Pictures appear in the records below; write out everything else exactly.

▸ **Data for this task**:
——————

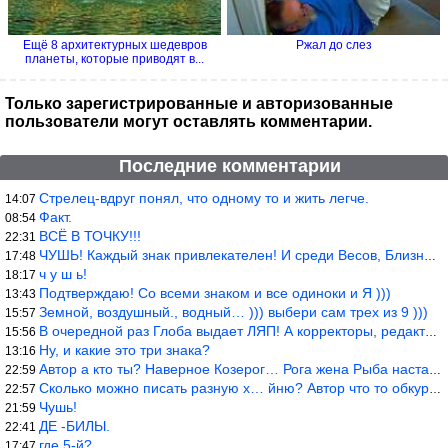
Ещё 8 архитектурных шедевров
Ржал до слез
планеты, которые приводят в...
Только зарегистрированные и авторизованные
пользователи могут оставлять комментарии.
Последние комментарии
Стрелец-вдруг понял, что одному то и жить легче.
14:07
Факт.
08:54
ВСЁ В ТОЧКУ!!!
22:31
ЧУШЬ! Каждый знак привлекателен! И среди Весов, Близнецов встреч
17:48
ч у ш ь!
18:17
Подтверждаю! Со всеми знаком и все одиноки и Я )))
13:43
Земной, воздушный., водный… ))) выбери сам трех из 9 )))
15:57
В очередной раз Глоба выдает ЛЯП! А корректоры, редакторы пропус
15:56
Ну, и какие это три знака?
13:16
Автор а кто ты? Наверное Козерог… Рога жена Рыба наставила ))
22:59
Сколько можно писать разную х… йню? Автор что то обкурился?
22:57
Чушь!
21:59
ДЕ -БИЛЫ.
22:41
где 5-й?
17:47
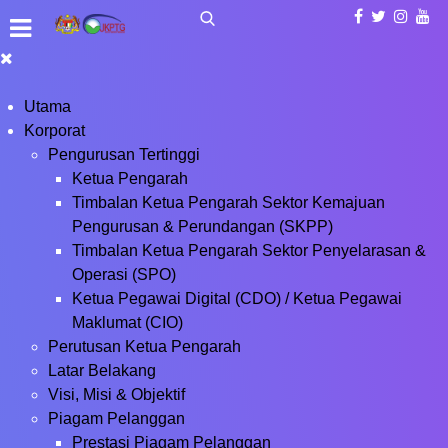
Utama
Korporat
Pengurusan Tertinggi
Ketua Pengarah
Timbalan Ketua Pengarah Sektor Kemajuan
Pengurusan & Perundangan (SKPP)
Timbalan Ketua Pengarah Sektor Penyelarasan &
Operasi (SPO)
Ketua Pegawai Digital (CDO) / Ketua Pegawai
Maklumat (CIO)
Perutusan Ketua Pengarah
Latar Belakang
Visi, Misi & Objektif
Piagam Pelanggan
Prestasi Piagam Pelanggan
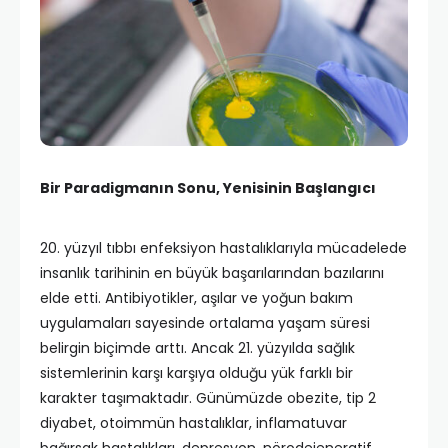
Bir Paradigmanın Sonu, Yenisinin Başlangıcı
20. yüzyıl tıbbı enfeksiyon hastalıklarıyla mücadelede
insanlık tarihinin en büyük başarılarından bazılarını
elde etti. Antibiyotikler, aşılar ve yoğun bakım
uygulamaları sayesinde ortalama yaşam süresi
belirgin biçimde arttı. Ancak 21. yüzyılda sağlık
sistemlerinin karşı karşıya olduğu yük farklı bir
karakter taşımaktadır. Günümüzde obezite, tip 2
diyabet, otoimmün hastalıklar, inflamatuvar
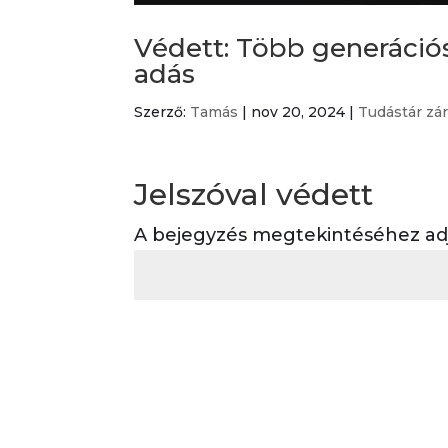
Védett: Több generáció
adás
Szerző:
Tamás
|
nov 20, 2024
|
Tudástár zá
Jelszóval védett
A bejegyzés megtekintéséhez adja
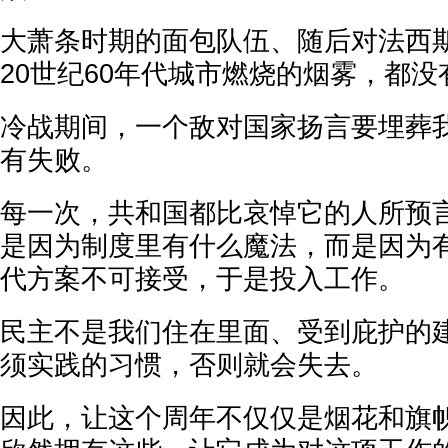
大萧条时期的面包队伍、随后对法西
20世纪60年代城市燃烧的烟雾，都
冷战期间，一个敌对国家扬言要埋葬
有失败。
每一次，共和国都比哀悼它的人所预
是因为制度里有什么魔法，而是因为
代方案不可接受，于是投入工作。
民主不是我们住在里面、受到庇护的
须实践的习惯，否则就会失去。
因此，让这个周年不仅仅是烟花和旗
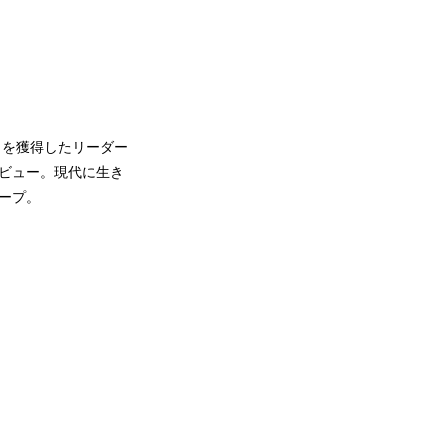
プリを獲得したリーダー
デビュー。現代に生き
ープ。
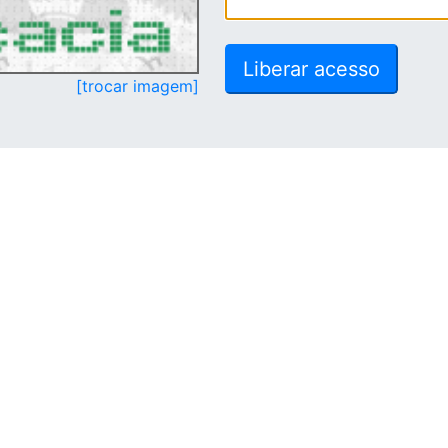
[trocar imagem]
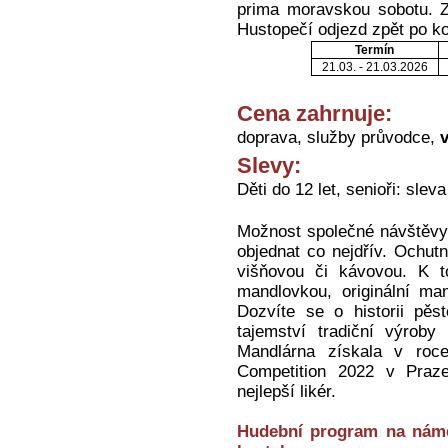
prima moravskou sobotu. Z
Hustopečí odjezd zpět po ko
Termín
21.03. - 21.03.2026
Cena zahrnuje:
doprava, služby průvodce,
Slevy:
Děti do 12 let, senioři: slev
Možnost společné návštěv
objednat co nejdřív. Ochut
višňovou či kávovou. K t
mandlovkou, originální ma
Dozvíte se o historii pěs
tajemství tradiční výroby
Mandlárna získala v roce
Competition 2022 v Praze
nejlepší likér.
Hudební program na náměs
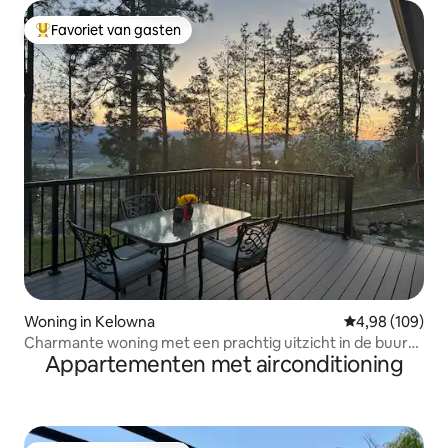
Favoriet van gasten
Topfavoriet van gasten
Woning in Kelowna
Gemiddelde beo
4,98 (109)
Charmante woning met een prachtig uitzicht in de buurt
Appartementen met airconditioning
van de luchthaven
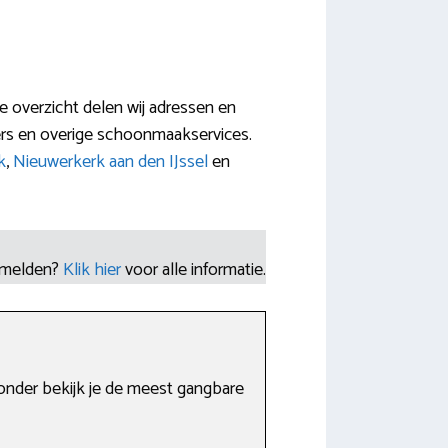
 overzicht delen wij adressen en
rs en overige schoonmaakservices.
k
,
Nieuwerkerk aan den IJssel
en
nmelden?
Klik hier
voor alle informatie.
onder bekijk je de meest gangbare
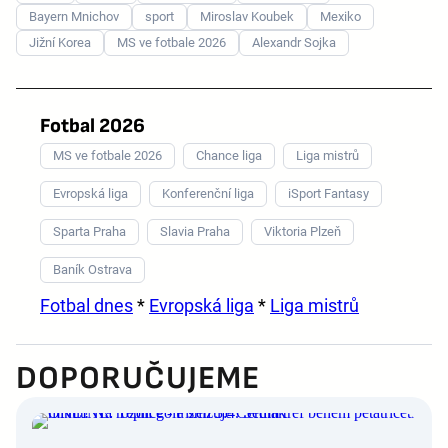
Bayern Mnichov
sport
Miroslav Koubek
Mexiko
Jižní Korea
MS ve fotbale 2026
Alexandr Sojka
Fotbal 2026
MS ve fotbale 2026
Chance liga
Liga mistrů
Evropská liga
Konferenční liga
iSport Fantasy
Sparta Praha
Slavia Praha
Viktoria Plzeň
Baník Ostrava
Fotbal dnes
*
Evropská liga
*
Liga mistrů
DOPORUČUJEME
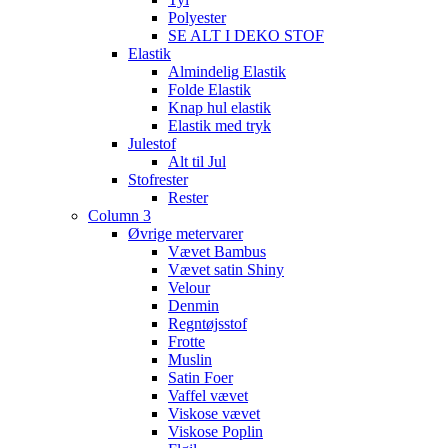
Polyester
SE ALT I DEKO STOF
Elastik
Almindelig Elastik
Folde Elastik
Knap hul elastik
Elastik med tryk
Julestof
Alt til Jul
Stofrester
Rester
Column 3
Øvrige metervarer
Vævet Bambus
Vævet satin Shiny
Velour
Denmin
Regntøjsstof
Frotte
Muslin
Satin Foer
Vaffel vævet
Viskose vævet
Viskose Poplin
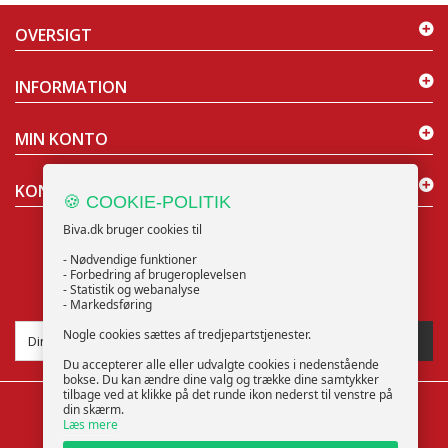
OVERSIGT
INFORMATION
MIN KONTO
KONTAKT OS
🍪 COOKIE-POLITIK
Biva.dk bruger cookies til
- Nødvendige funktioner
- Forbedring af brugeroplevelsen
- Statistik og webanalyse
NYHEDSBREV
- Markedsføring
Nogle cookies sættes af tredjepartstjenester.
TILMELD
Du accepterer alle eller udvalgte cookies i nedenstående
bokse. Du kan ændre dine valg og trække dine samtykker
tilbage ved at klikke på det runde ikon nederst til venstre på
din skærm.
Læs mere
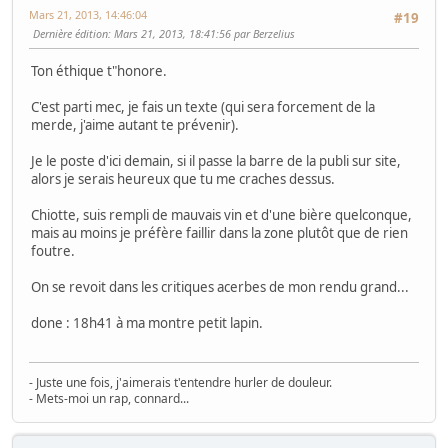
Mars 21, 2013, 14:46:04
#19
Dernière édition
: Mars 21, 2013, 18:41:56 par Berzelius
Ton éthique t"honore.
C'est parti mec, je fais un texte (qui sera forcement de la
merde, j'aime autant te prévenir).
Je le poste d'ici demain, si il passe la barre de la publi sur site,
alors je serais heureux que tu me craches dessus.
Chiotte, suis rempli de mauvais vin et d'une bière quelconque,
mais au moins je préfère faillir dans la zone plutôt que de rien
foutre.
On se revoit dans les critiques acerbes de mon rendu grand...
done : 18h41 à ma montre petit lapin.
- Juste une fois, j'aimerais t'entendre hurler de douleur.
- Mets-moi un rap, connard...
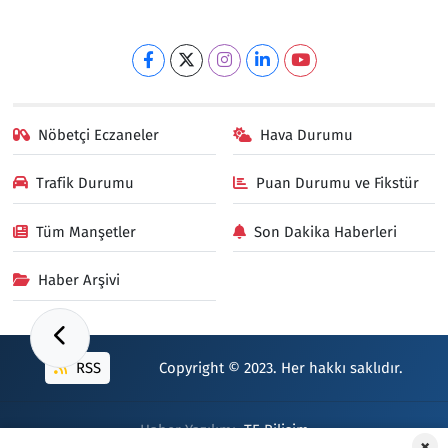
Nöbetçi Eczaneler
Hava Durumu
Trafik Durumu
Puan Durumu ve Fikstür
Tüm Manşetler
Son Dakika Haberleri
Haber Arşivi
RSS
Copyright © 2023. Her hakkı saklıdır.
Haber Yazılımı:
TE Bilişim
×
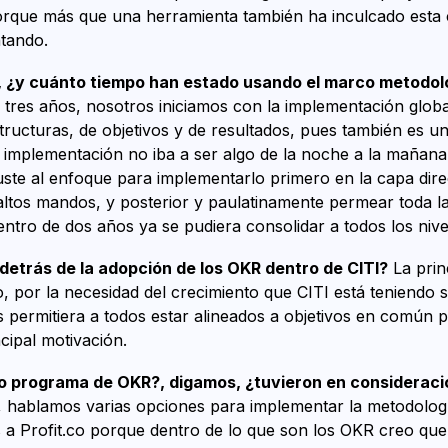
rque más que una herramienta también ha inculcado esta cu
tando.
R?, ¿y cuánto tiempo han estado usando el marco metodo
s tres años, nosotros iniciamos con la implementación glo
tructuras, de objetivos y de resultados, pues también es u
implementación no iba a ser algo de la noche a la mañana,
uste al enfoque para implementarlo primero en la capa dire
 altos mandos, y posterior y paulatinamente permear toda l
tro de dos años ya se pudiera consolidar a todos los nivel
n detrás de la adopción de los OKR dentro de CITI?
La prin
, por la necesidad del crecimiento que CITI está teniendo 
permitiera a todos estar alineados a objetivos en común pa
cipal motivación.
omo programa de OKR?, digamos, ¿tuvieron en considerac
, hablamos varias opciones para implementar la metodolog
 a Profit.co porque dentro de lo que son los OKR creo que 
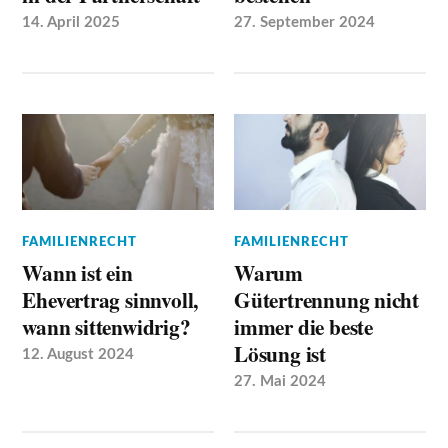
14. April 2025
27. September 2024
FAMILIENRECHT
FAMILIENRECHT
Wann ist ein
Warum
Ehevertrag sinnvoll,
Gütertrennung nicht
wann sittenwidrig?
immer die beste
Lösung ist
12. August 2024
27. Mai 2024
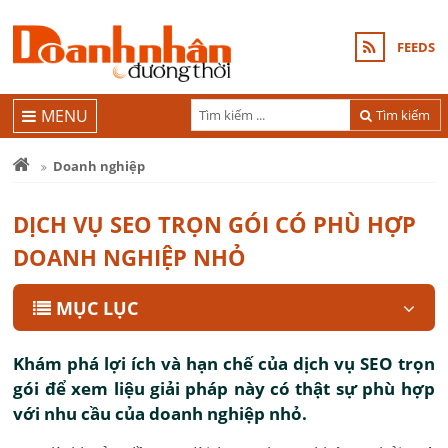
FEEDS
MENU
Tìm kiếm
Doanh nghiệp
DỊCH VỤ SEO TRỌN GÓI CÓ PHÙ HỢP
DOANH NGHIỆP NHỎ
MỤC LỤC
Khám phá lợi ích và hạn chế của dịch vụ SEO trọn
gói để xem liệu giải pháp này có thật sự phù hợp
với nhu cầu của doanh nghiệp nhỏ.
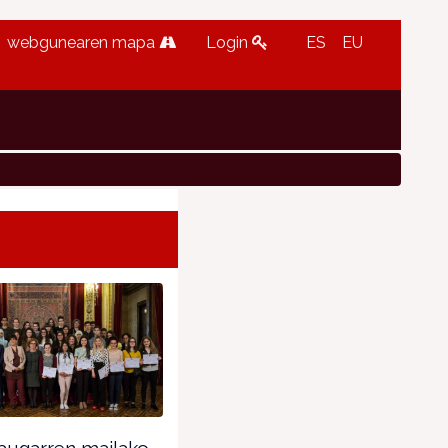
webgunearen mapa
Login
ES
EU
augarren mailako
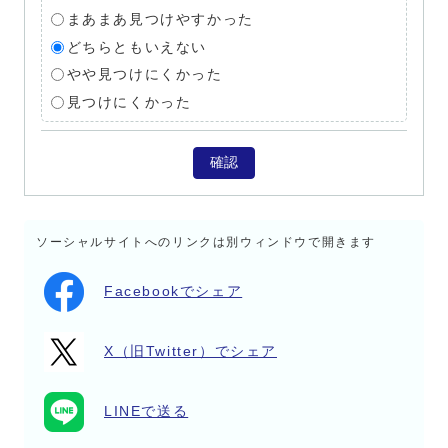
まあまあ見つけやすかった
どちらともいえない
やや見つけにくかった
見つけにくかった
確認
ソーシャルサイトへのリンクは別ウィンドウで開きます
Facebookでシェア
X（旧Twitter）でシェア
LINEで送る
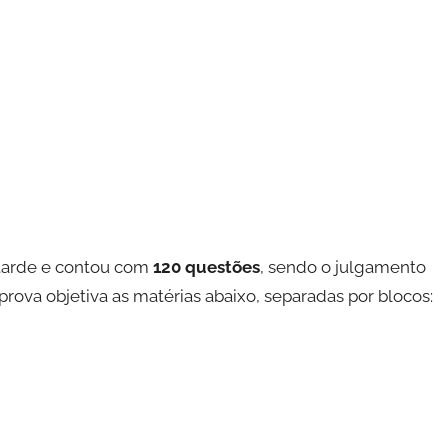
 tarde e contou com
120 questões
, sendo o julgamento
a objetiva as matérias abaixo, separadas por blocos:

——————

▸ **Result below**:
Ещё 8 архитектурных шедевров
Ржал до слез
планеты, которые приводят в...
Только зарегистрированные и авторизованные
пользователи могут оставлять комментарии.
Последние комментарии
Стрелец-вдруг понял, что одному то и жить легче.
14:07
Факт.
08:54
ВСЁ В ТОЧКУ!!!
22:31
ЧУШЬ! Каждый знак привлекателен! И среди Весов, Близнецов встреч
17:48
ч у ш ь!
18:17
Подтверждаю! Со всеми знаком и все одиноки и Я )))
13:43
Земной, воздушный., водный… ))) выбери сам трех из 9 )))
15:57
В очередной раз Глоба выдает ЛЯП! А корректоры, редакторы пропус
15:56
Ну, и какие это три знака?
13:16
Автор а кто ты? Наверное Козерог… Рога жена Рыба наставила ))
22:59
Сколько можно писать разную х… йню? Автор что то обкурился?
22:57
Чушь!
21:59
ДЕ -БИЛЫ.
22:41
где 5-й?
17:47
Utama
Korporat
Pengurusan Tertinggi
Ketua Pengarah
Timbalan Ketua Pengarah Sektor Kemajuan
Pengurusan & Perundangan (SKPP)
Timbalan Ketua Pengarah Sektor Penyelarasan &
Operasi (SPO)
Ketua Pegawai Digital (CDO) / Ketua Pegawai
Maklumat (CIO)
Perutusan Ketua Pengarah
Latar Belakang
Visi, Misi & Objektif
Piagam Pelanggan
Prestasi Piagam Pelanggan
Bir Paradigmanın Sonu, Yenisinin Başlangıcı
20. yüzyıl tıbbı enfeksiyon hastalıklarıyla mücadelede
insanlık tarihinin en büyük başarılarından bazılarını
elde etti. Antibiyotikler, aşılar ve yoğun bakım
uygulamaları sayesinde ortalama yaşam süresi
belirgin biçimde arttı. Ancak 21. yüzyılda sağlık
sistemlerinin karşı karşıya olduğu yük farklı bir
karakter taşımaktadır. Günümüzde obezite, tip 2
diyabet, otoimmün hastalıklar, inflamatuvar
Védett: Több generáció
adás
Szerző:
Tamás
|
nov 20, 2024
|
Tudástár zá
Jelszóval védett
A bejegyzés megtekintéséhez adja
大萧条时期的面包队伍、随后对法西
20世纪60年代城市燃烧的烟雾，都
冷战期间，一个敌对国家扬言要埋葬
有失败。
每一次，共和国都比哀悼它的人所预
是因为制度里有什么魔法，而是因为
代方案不可接受，于是投入工作。
民主不是我们住在里面、受到庇护的
须实践的习惯，否则就会失去。
因此，让这个周年不仅仅是烟花和旗
プリを獲得したリーダー
デビュー。現代に生き
ープ。
[trocar imagem]
prima moravskou sobotu. Z
Hustopečí odjezd zpět po ko
Termín
21.03. - 21.03.2026
Cena zahrnuje:
doprava, služby průvodce,
Slevy:
Děti do 12 let, senioři: slev
Možnost společné návštěv
objednat co nejdřív. Ochut
višňovou či kávovou. K t
mandlovkou, originální ma
Dozvíte se o historii pěs
tajemství tradiční výroby
Mandlárna získala v roce
Competition 2022 v Praze
nejlepší likér.
Hudební program na náměs
Favoriet van gasten
Topfavoriet van gasten
Woning in Kelowna
Gemiddelde beo
4,98 (109)
Charmante woning met een prachtig uitzicht in de buurt
Appartementen met airconditioning
van de luchthaven
 overzicht delen wij adressen en
rs en overige schoonmaakservices.
k
,
Nieuwerkerk aan den IJssel
en
nmelden?
Klik hier
voor alle informatie.
onder bekijk je de meest gangbare
Bayern Mnichov
sport
Miroslav Koubek
Mexiko
Jižní Korea
MS ve fotbale 2026
Alexandr Sojka
Fotbal 2026
MS ve fotbale 2026
Chance liga
Liga mistrů
Evropská liga
Konferenční liga
iSport Fantasy
Sparta Praha
Slavia Praha
Viktoria Plzeň
Baník Ostrava
Fotbal dnes
*
Evropská liga
*
Liga mistrů
DOPORUČUJEME
Polyester
SE ALT I DEKO STOF
Elastik
Almindelig Elastik
Folde Elastik
Knap hul elastik
Elastik med tryk
Julestof
Alt til Jul
Stofrester
Rester
Column 3
Øvrige metervarer
Vævet Bambus
Vævet satin Shiny
Velour
Denmin
Regntøjsstof
Frotte
Muslin
Satin Foer
Vaffel vævet
Viskose vævet
Viskose Poplin
OVERSIGT
INFORMATION
MIN KONTO
KONTAKT OS
🍪 COOKIE-POLITIK
Biva.dk bruger cookies til
- Nødvendige funktioner
- Forbedring af brugeroplevelsen
- Statistik og webanalyse
NYHEDSBREV
- Markedsføring
Nogle cookies sættes af tredjepartstjenester.
TILMELD
Du accepterer alle eller udvalgte cookies i nedenstående
bokse. Du kan ændre dine valg og trække dine samtykker
tilbage ved at klikke på det runde ikon nederst til venstre på
din skærm.
Læs mere
Mars 21, 2013, 14:46:04
#19
Dernière édition
: Mars 21, 2013, 18:41:56 par Berzelius
Ton éthique t"honore.
C'est parti mec, je fais un texte (qui sera forcement de la
merde, j'aime autant te prévenir).
Je le poste d'ici demain, si il passe la barre de la publi sur site,
alors je serais heureux que tu me craches dessus.
Chiotte, suis rempli de mauvais vin et d'une bière quelconque,
mais au moins je préfère faillir dans la zone plutôt que de rien
foutre.
On se revoit dans les critiques acerbes de mon rendu grand...
done : 18h41 à ma montre petit lapin.
- Juste une fois, j'aimerais t'entendre hurler de douleur.
- Mets-moi un rap, connard...
Nöbetçi Eczaneler
Hava Durumu
Trafik Durumu
Puan Durumu ve Fikstür
Tüm Manşetler
Son Dakika Haberleri
Haber Arşivi
RSS
Copyright © 2023. Her hakkı saklıdır.
Haber Yazılımı:
TE Bilişim
×
rque más que una herramienta también ha inculcado esta cu
tando.
R?, ¿y cuánto tiempo han estado usando el marco metodo
s tres años, nosotros iniciamos con la implementación glo
tructuras, de objetivos y de resultados, pues también es u
implementación no iba a ser algo de la noche a la mañana,
uste al enfoque para implementarlo primero en la capa dire
 altos mandos, y posterior y paulatinamente permear toda l
tro de dos años ya se pudiera consolidar a todos los nivel
n detrás de la adopción de los OKR dentro de CITI?
La prin
, por la necesidad del crecimiento que CITI está teniendo 
permitiera a todos estar alineados a objetivos en común pa
cipal motivación.
omo programa de OKR?, digamos, ¿tuvieron en considerac
, hablamos varias opciones para implementar la metodolog
 a Profit.co porque dentro de lo que son los OKR creo que 
14. April 2025
27. September 2024
FAMILIENRECHT
FAMILIENRECHT
Wann ist ein
Warum
Ehevertrag sinnvoll,
Gütertrennung nicht
wann sittenwidrig?
immer die beste
Lösung ist
12. August 2024
27. Mai 2024
FEEDS
MENU
Tìm kiếm
Doanh nghiệp
DỊCH VỤ SEO TRỌN GÓI CÓ PHÙ HỢP
DOANH NGHIỆP NHỎ
MỤC LỤC
Khám phá lợi ích và hạn chế của dịch vụ SEO trọn
gói để xem liệu giải pháp này có thật sự phù hợp
với nhu cầu của doanh nghiệp nhỏ.
webgunearen mapa
Login
ES
EU
augarren mailako
まあまあ見つけやすかった
どちらともいえない
やや見つけにくかった
見つけにくかった
確認
ソーシャルサイトへのリンクは別ウィンドウで開きます
Facebookでシェア
X（旧Twitter）でシェア
LINEで送る
 tarde e contou com
120 questões
, sendo o julgamento
a objetiva as matérias abaixo, separadas por blocos:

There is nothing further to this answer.